Jerry Tadex Mawele, Instituteur de formation, écrivain gabonais, Conseiller Pédagogique Premier Degré et Vice-Président SOS ÉDUCATION (SOS-E).
Par Annie Mapangou
Le Syndicat SOS Education et le Syndicat des enseignants pour les réformes éducatives au Gabon (SEREG) ont récemment fusionné leur énergie pour donner naissance à la Fédération unie des syndicats des enseignants (FUSE) dans la ville de Ntoum.
Ce tournant historique du paysage syndical de l’enseignement ambitionne de rassembler l’ensemble des enseignants et des professionnels du secteur éducatif.
Selon les dirigeants de cette nouvelle organisation, cette fédération reste largement ouverte à toutes les organisations syndicales ou acteurs indépendants qui partagent la même vision.
S’agissant de l’adhésion, celle-ci repose sur une volonté commune : œuvrer pour le bien-être des professionnels de l’éducation et l’amélioration durable de leurs conditions de travail.
Les grands chantiers de la FUSE reposent sur plusieurs axes, notamment :
- Défense rigoureuse des droits individuels et collectifs des personnels.
- Amélioration des conditions de travail et de sécurité dans les écoles.
- Revalorisation des statuts et des carrières professionnelles.
- Dialogue social renforcé avec les autorités publiques.
En unissant les forces de structures déjà bien implantées depuis leur accord de juillet, la FUSE espère instaurer un rapport de force plus équilibré lors des futures négociations.
Que peut-on dire du paysage éducatif à la veille de la rentrée scolaire 2026-2027 ?
C’est pour répondre à cette interrogation que notre rédaction s’est rapprochée de Jerry Tadex Mawele, Instituteur de formation, écrivain gabonais, Conseiller Pédagogique Premier Degré et Vice-Président SOS ÉDUCATION (SOS-E).
Selon cet instituteur de formation, la rentrée administrative effective de l’année scolaire 2026-2027 sur l’ensemble des établissements du pays est fortement marquée par une mobilisation des parents pour les inscriptions et réinscriptions de leurs enfants, d’une part, et par l’implication des enseignants dans le bon déroulement de ce processus, d’autre part. Tout ceci se fait avec la continuité de la gratuité des frais d’écolage rendue possible par les plus hautes autorités du pays.
Au-delà du volet administratif, il existe une partie évidente : celle d’un chapelet de problèmes dont l’attente des solutions devient de plus en plus longue, tant chez les enseignants, que chez les élèves et les parents d’élèves. Ces problèmes sont entre autres d’ordre infrastructurel, pédagogique, administratif, social et financier.

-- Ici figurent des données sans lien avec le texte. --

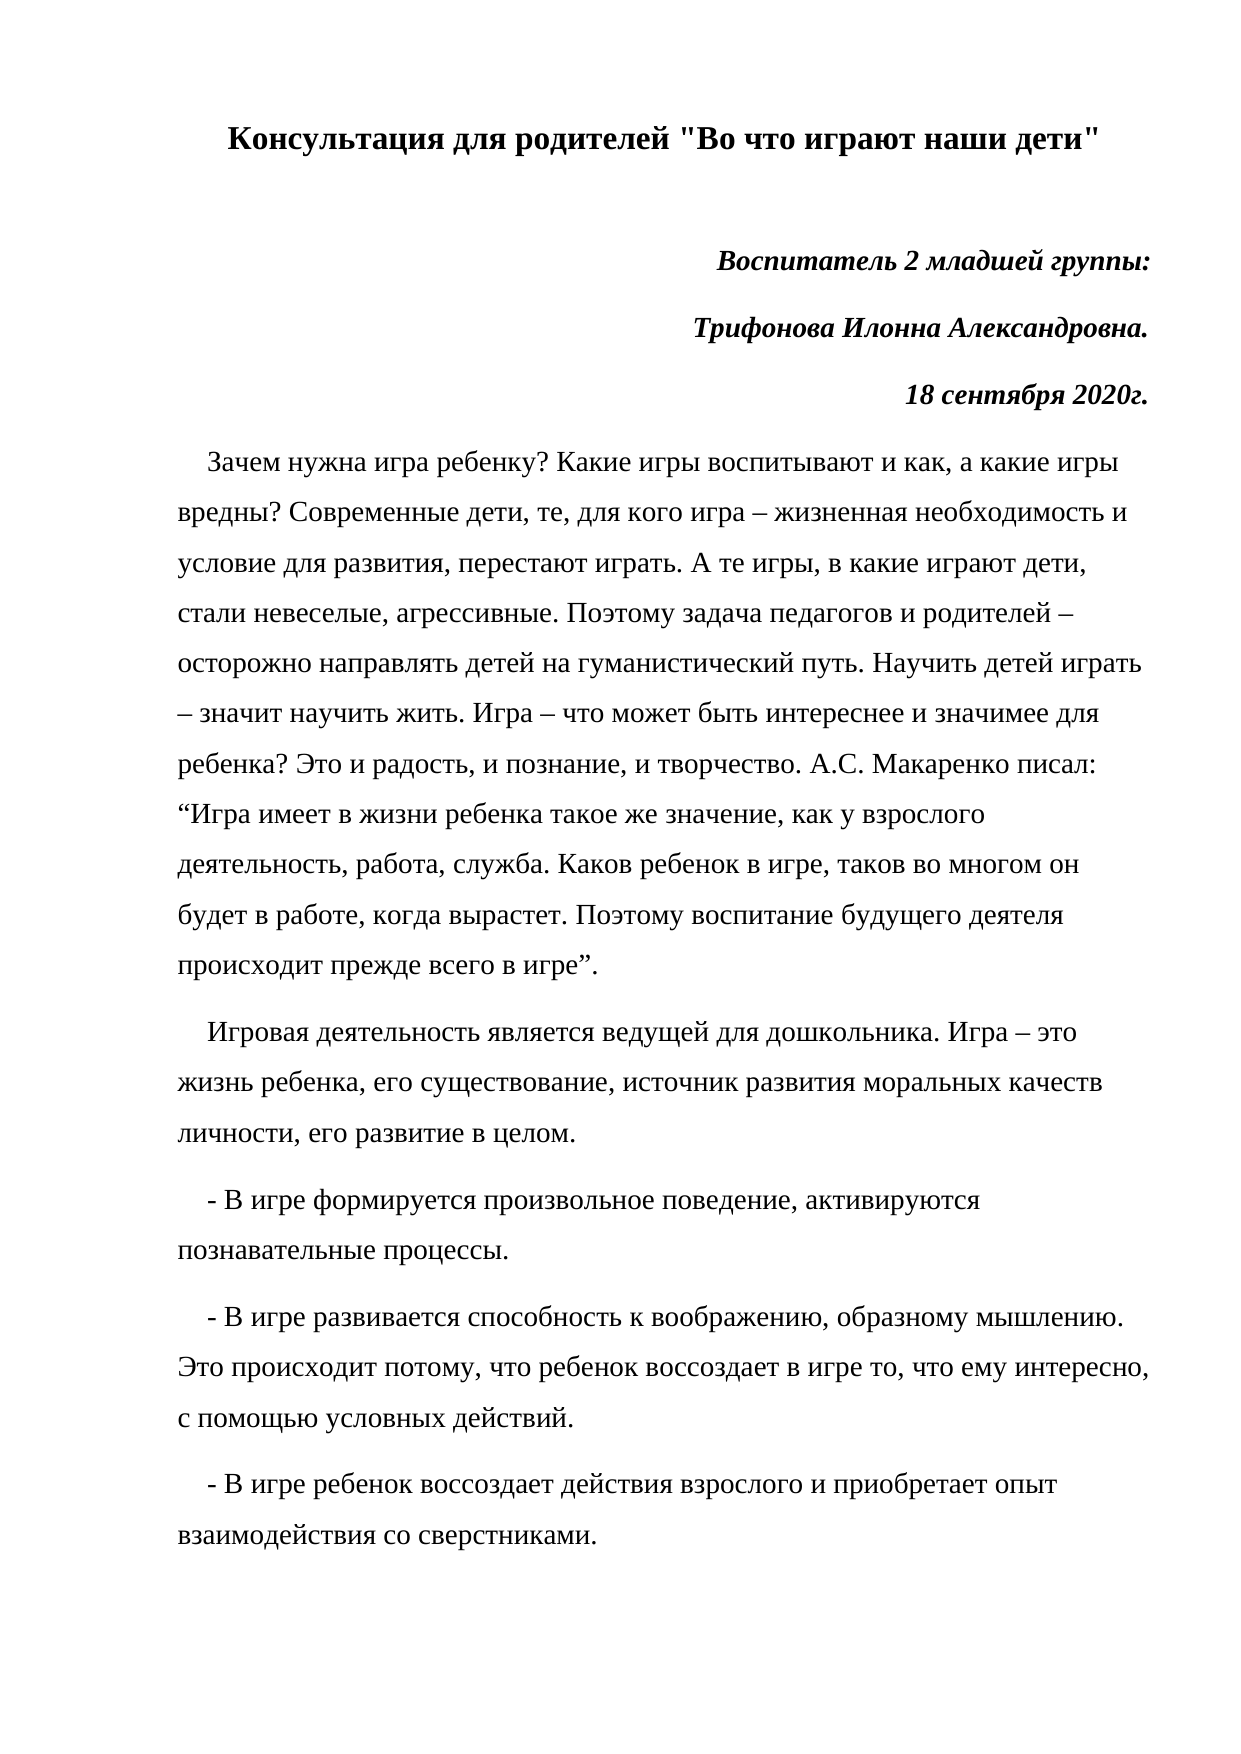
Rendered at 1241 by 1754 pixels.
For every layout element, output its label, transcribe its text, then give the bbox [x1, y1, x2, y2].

text - В игре ребенок воссоздает действия взрослого и приобретает опыт взаимодействия со сверстниками. [177, 1467, 1152, 1551]
text Консультация для родителей "Во что играют наши дети" [177, 118, 1152, 156]
text - В игре формируется произвольное поведение, активируются познавательные процессы. [177, 1182, 1152, 1266]
text Зачем нужна игра ребенку? Какие игры воспитывают и как, а какие игры вредны? Современные дети, те, для кого игра – жизненная необходимость и условие для развития, перестают играть. А те игры, в какие играют дети, стали невеселые, агрессивные. Поэтому задача педагогов и родителей – осторожно направлять детей на гуманистический путь. Научить детей играть – значит научить жить. Игра – что может быть интереснее и значимее для ребенка? Это и радость, и познание, и творчество. А.С. Макаренко писал: “Игра имеет в жизни ребенка такое же значение, как у взрослого деятельность, работа, служба. Каков ребенок в игре, таков во многом он будет в работе, когда вырастет. Поэтому воспитание будущего деятеля происходит прежде всего в игре”. [177, 444, 1152, 981]
text Воспитатель 2 младшей группы: [177, 243, 1152, 277]
text Игровая деятельность является ведущей для дошкольника. Игра – это жизнь ребенка, его существование, источник развития моральных качеств личности, его развитие в целом. [177, 1014, 1152, 1148]
text Трифонова Илонна Александровна. [177, 310, 1152, 344]
text 18 сентября 2020г. [177, 377, 1152, 411]
text - В игре развивается способность к воображению, образному мышлению. Это происходит потому, что ребенок воссоздает в игре то, что ему интересно, с помощью условных действий. [177, 1299, 1152, 1433]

C’est sous cet angle que le Vice-Président SOS ÉDUCATION (SOS-E) a souligné : « Pour cette année scolaire 2026-2027, les enseignants attendent toujours :
- Le paiement de leurs vacations, car le service a été fait ;
- L’effectivité de la prime d’éloignement ;
- La nomination de nouveaux responsables d’établissements alors que les cours débutent le lundi 7 septembre 2026, comme indiqué par le calendrier scolaire ;
- L’accélération du processus de régularisation des situations administratives avec effet solde, attendue depuis des années par les enseignants ;
- Une clarification du nouveau circuit de formation des instituteurs de catégories B2 et B1 quant à la création des instituts de formation (IFPEL et IFME) ;
- Une cohérence dans la formation continue des professeurs d’école primaire, qui auront désormais le même profil administratif (catégorie A2) que les conseillers pédagogiques du premier degré (eux aussi en catégorie A2) ;
- La relance du concours interne IFPEL/IFME en tenant compte des réformes qui impactent désormais le circuit de formation continue des enseignants en général et des Instituteurs en particulier. »

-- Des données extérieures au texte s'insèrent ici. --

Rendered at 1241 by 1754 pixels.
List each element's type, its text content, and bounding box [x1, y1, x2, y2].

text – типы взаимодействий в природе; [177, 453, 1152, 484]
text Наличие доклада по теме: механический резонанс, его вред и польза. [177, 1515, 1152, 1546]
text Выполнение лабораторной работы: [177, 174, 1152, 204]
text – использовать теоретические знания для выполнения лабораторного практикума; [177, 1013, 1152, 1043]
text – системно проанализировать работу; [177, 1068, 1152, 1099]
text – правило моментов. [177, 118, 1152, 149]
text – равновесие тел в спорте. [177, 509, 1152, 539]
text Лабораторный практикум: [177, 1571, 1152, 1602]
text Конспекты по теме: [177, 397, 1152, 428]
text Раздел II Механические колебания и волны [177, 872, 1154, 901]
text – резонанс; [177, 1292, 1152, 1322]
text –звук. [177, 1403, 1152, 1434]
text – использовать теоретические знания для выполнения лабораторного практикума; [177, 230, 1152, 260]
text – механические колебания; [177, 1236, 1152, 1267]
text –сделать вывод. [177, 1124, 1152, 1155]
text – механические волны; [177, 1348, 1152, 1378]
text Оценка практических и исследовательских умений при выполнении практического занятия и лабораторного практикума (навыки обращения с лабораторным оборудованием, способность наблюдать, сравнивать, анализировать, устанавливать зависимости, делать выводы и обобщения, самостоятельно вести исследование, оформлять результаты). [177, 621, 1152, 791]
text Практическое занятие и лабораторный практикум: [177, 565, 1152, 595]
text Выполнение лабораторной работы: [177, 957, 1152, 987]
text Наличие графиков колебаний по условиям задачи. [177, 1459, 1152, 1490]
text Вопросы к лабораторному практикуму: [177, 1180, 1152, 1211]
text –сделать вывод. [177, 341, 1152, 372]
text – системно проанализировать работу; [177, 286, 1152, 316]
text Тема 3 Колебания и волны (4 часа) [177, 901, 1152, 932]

À cet effet, l’ensemble des enseignants invite très respectueusement le gouvernement à tout mettre en œuvre pour une année scolaire 2026-2027 apaisée.
« L’enseignant gabonais est précarisé, il n’a pas assez d’argent pour vivre décemment avec sa famille. Pas de logement décent, pas de prime conséquente pour nourrir, soigner sa famille ou s’habiller convenablement, pour exercer sa profession avec dignité. L’enseignant gabonais est pauvre mais avec l’organisation des élections professionnelles et la mise en place d’un véritable dialogue concret avec le gouvernement, l’enseignant gabonais ne souhaite qu’une chose : l’amélioration de ses conditions de vie et de travail », a indiqué le Conseiller Pédagogique du Premier Degré.